Look familiar? This was the tweet that Congressman Matt Gaetz, one of Florida’s Congressman to the United States House of Representatives, wrote on the eve of Michael Cohen’s testimony to a U.S. House Committee last Tuesday. While he later deleted the text and offered a personal apology to Michael Cohen, Congressman Gaetz is still in hot water. However, his problems do not lie with his fellow representatives. Nor does he constitutes seem to mind the content of the tweet. Rather, Congressman Gatez is also known as Attorney Gatez in the State of Florida.

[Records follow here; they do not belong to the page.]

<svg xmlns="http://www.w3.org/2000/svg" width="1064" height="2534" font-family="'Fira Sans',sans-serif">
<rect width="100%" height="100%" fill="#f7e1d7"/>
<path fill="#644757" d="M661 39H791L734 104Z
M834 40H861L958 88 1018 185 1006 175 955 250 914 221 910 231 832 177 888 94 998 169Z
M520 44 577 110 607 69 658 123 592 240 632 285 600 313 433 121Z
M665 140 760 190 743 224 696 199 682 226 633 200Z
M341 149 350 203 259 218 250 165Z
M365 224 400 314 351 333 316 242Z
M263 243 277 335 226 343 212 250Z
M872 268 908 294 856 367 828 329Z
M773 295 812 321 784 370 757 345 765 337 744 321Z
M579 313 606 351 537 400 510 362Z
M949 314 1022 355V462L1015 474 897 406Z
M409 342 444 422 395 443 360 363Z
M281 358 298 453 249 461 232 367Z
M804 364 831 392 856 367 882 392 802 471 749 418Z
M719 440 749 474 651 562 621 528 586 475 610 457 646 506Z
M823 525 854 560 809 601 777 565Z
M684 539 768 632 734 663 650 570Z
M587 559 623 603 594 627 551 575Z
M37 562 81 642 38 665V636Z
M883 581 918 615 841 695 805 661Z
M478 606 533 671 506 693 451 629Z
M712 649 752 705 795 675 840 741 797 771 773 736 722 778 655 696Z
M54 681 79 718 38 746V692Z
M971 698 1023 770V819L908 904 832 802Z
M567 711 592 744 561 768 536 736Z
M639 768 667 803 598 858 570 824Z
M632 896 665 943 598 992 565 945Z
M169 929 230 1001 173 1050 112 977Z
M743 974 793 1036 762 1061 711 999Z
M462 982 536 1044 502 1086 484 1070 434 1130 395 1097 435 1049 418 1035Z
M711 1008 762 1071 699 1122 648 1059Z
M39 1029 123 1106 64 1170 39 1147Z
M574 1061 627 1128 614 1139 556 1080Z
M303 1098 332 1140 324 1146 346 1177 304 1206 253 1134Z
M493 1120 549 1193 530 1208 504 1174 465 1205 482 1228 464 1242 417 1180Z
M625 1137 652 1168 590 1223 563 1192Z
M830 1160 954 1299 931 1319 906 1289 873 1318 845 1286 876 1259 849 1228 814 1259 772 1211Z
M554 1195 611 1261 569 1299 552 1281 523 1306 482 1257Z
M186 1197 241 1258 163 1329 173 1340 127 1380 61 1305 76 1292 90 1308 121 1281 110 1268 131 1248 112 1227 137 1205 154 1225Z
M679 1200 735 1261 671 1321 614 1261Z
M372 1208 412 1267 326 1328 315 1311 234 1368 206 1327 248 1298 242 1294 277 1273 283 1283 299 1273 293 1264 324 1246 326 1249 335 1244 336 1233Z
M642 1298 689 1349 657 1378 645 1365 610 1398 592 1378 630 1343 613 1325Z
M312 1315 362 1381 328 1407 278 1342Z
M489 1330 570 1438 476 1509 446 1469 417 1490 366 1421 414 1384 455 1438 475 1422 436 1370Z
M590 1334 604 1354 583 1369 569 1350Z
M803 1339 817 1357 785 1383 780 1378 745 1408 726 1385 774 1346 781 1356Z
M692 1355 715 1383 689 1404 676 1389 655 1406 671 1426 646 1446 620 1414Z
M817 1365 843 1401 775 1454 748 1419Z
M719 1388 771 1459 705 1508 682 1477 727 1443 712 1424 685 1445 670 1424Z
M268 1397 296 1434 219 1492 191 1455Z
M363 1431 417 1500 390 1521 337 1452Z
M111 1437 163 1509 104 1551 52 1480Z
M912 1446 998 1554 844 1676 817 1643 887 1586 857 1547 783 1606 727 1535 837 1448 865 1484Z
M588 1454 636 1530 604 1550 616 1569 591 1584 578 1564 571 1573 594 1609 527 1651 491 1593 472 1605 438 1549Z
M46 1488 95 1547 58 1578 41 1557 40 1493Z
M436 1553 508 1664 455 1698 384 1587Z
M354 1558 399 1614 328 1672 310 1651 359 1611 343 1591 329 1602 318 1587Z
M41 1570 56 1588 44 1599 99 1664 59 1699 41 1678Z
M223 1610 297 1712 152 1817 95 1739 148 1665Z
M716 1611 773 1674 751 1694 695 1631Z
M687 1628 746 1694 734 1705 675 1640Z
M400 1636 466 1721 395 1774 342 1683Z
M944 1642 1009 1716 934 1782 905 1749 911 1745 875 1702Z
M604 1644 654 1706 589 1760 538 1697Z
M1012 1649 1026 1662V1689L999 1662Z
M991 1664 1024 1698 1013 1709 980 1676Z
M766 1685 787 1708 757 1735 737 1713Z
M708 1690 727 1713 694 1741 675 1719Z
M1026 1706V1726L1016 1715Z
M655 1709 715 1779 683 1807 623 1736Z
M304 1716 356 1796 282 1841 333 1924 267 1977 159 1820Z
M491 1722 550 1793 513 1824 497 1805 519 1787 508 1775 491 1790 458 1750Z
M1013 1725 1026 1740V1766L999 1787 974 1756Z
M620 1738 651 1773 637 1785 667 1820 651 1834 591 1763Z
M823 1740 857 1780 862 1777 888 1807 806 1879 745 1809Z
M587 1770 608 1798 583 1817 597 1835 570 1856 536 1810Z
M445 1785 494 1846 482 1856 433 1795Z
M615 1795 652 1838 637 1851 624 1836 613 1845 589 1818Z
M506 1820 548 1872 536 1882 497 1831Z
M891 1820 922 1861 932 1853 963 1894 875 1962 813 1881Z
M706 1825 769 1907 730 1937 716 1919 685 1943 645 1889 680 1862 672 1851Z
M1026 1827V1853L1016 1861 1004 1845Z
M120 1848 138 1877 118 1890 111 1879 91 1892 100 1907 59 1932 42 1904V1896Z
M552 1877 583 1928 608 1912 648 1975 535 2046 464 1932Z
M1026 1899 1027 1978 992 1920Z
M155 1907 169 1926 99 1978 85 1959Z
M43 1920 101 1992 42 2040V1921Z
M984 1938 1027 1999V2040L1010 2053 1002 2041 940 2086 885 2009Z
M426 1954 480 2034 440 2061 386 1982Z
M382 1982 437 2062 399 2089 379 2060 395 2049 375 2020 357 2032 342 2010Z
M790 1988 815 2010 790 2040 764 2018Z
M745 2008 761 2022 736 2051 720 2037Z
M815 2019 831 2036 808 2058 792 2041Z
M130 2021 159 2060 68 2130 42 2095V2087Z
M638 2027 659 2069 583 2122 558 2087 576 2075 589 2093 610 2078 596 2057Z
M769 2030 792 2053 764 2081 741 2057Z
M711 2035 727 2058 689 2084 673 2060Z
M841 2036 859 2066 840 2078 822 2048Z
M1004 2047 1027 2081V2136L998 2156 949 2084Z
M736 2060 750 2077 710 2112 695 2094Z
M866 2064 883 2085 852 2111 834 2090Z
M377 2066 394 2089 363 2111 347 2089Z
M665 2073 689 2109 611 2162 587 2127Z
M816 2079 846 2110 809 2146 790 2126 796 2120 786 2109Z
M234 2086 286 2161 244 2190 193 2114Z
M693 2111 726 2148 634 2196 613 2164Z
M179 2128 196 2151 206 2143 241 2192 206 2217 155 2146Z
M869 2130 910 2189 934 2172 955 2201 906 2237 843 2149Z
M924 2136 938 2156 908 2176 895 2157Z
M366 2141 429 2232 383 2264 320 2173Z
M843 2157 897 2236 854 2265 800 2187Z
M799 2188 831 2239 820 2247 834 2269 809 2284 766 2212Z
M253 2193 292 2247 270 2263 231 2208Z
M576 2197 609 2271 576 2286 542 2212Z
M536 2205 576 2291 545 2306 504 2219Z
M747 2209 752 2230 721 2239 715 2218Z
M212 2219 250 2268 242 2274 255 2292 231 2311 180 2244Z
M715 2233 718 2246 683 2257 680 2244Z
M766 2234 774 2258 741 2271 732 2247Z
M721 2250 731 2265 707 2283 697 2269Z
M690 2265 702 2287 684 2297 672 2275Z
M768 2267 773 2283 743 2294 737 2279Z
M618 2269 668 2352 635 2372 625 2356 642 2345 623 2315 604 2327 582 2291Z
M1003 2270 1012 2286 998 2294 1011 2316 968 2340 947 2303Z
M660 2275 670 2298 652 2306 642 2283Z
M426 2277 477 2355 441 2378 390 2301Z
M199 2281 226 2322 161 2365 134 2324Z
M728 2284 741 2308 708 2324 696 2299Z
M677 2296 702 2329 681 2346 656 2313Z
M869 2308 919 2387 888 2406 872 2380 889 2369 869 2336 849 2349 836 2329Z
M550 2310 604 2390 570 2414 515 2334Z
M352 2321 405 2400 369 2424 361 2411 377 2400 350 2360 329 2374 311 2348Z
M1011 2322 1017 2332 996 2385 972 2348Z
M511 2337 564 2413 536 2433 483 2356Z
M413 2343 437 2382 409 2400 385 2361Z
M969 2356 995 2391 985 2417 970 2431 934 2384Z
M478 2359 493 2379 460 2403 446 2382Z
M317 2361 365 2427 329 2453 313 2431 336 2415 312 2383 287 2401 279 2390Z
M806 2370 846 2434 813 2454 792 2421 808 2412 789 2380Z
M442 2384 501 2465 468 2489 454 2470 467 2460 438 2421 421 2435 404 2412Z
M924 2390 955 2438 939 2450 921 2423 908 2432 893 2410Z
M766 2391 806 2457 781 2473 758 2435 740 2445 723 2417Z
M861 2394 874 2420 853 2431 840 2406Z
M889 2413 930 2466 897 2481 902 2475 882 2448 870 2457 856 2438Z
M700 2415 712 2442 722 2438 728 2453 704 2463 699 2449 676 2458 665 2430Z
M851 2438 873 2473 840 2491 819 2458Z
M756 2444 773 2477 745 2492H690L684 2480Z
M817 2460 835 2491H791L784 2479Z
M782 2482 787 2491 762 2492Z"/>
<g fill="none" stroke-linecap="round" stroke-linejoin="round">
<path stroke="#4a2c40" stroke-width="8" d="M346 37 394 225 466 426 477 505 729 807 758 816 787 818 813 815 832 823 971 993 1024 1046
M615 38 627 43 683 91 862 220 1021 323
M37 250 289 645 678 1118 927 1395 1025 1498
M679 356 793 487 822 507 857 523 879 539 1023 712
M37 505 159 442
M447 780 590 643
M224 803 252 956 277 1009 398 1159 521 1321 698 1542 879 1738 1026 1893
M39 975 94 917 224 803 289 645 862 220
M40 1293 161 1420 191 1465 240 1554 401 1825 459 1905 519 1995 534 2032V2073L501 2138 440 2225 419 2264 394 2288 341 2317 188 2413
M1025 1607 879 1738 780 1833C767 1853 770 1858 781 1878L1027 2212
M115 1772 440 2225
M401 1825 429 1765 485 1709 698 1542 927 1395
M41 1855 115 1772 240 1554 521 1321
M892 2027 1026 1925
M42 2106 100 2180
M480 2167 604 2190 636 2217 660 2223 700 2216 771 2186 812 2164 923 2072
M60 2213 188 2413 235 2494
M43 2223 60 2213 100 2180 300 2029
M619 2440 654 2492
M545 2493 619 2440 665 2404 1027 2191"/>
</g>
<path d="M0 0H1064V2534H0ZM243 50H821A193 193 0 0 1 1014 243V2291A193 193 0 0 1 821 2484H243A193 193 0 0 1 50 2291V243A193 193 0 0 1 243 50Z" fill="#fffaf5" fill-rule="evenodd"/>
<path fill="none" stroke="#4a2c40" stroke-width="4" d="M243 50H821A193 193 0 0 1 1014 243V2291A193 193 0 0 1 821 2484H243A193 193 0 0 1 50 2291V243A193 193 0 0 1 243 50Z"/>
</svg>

This means that his conduct can be examined by the Florida Bar which launched an investigation into the matter shortly after the tweet went public.

Florida Bar spokeswoman Francine Walker was quoted in an email last week that an investigation was opened into Attorney Gaetz. Gates has fifteen days to respond and then a bar attorney will decide to send the case forward to a grievance committee for a probable cause determination or dismiss it at the initial level. Yet the entire situation brings forth a conflict that has existed with the Florida Bar and individual attorneys for many years. At what point does the First Amendment and Freedom of Speech not enable attorneys to say what they want to say?

The policy behind limitations on attorneys’ speech have mostly been focused on advertising and preserving the appearance of civility in the profession. Indeed, one could easily argue that a commercial that has an attorney acting in an undignified manner belittles lawyers everywhere in the state. But here, Congressman Gatez’s comments have nothing to do with the practice of his legal profession. There is no requirement that an individual be a lawyer to be in government. Yet, at present, the Florida Bar is the only entity outraged enough by the statement against Cohen that further action has been taken.

From the Bar’s perspective, it seems to be more an issue of whether Gatez’s text rose to level of an actual crime as opposed to whether it was a poor reflection on attorneys from the State. Many of asserted that the text rises to the level of a threat and even witness tampering as it seems that it was fashioned in a way to pressure if not encourage Cohen to back out of his testimony at the last minute. In either event, how the Bar chooses to handle the matter could set interesting precedent for how lawyers conduct themselves in future matters outside their role as attorney.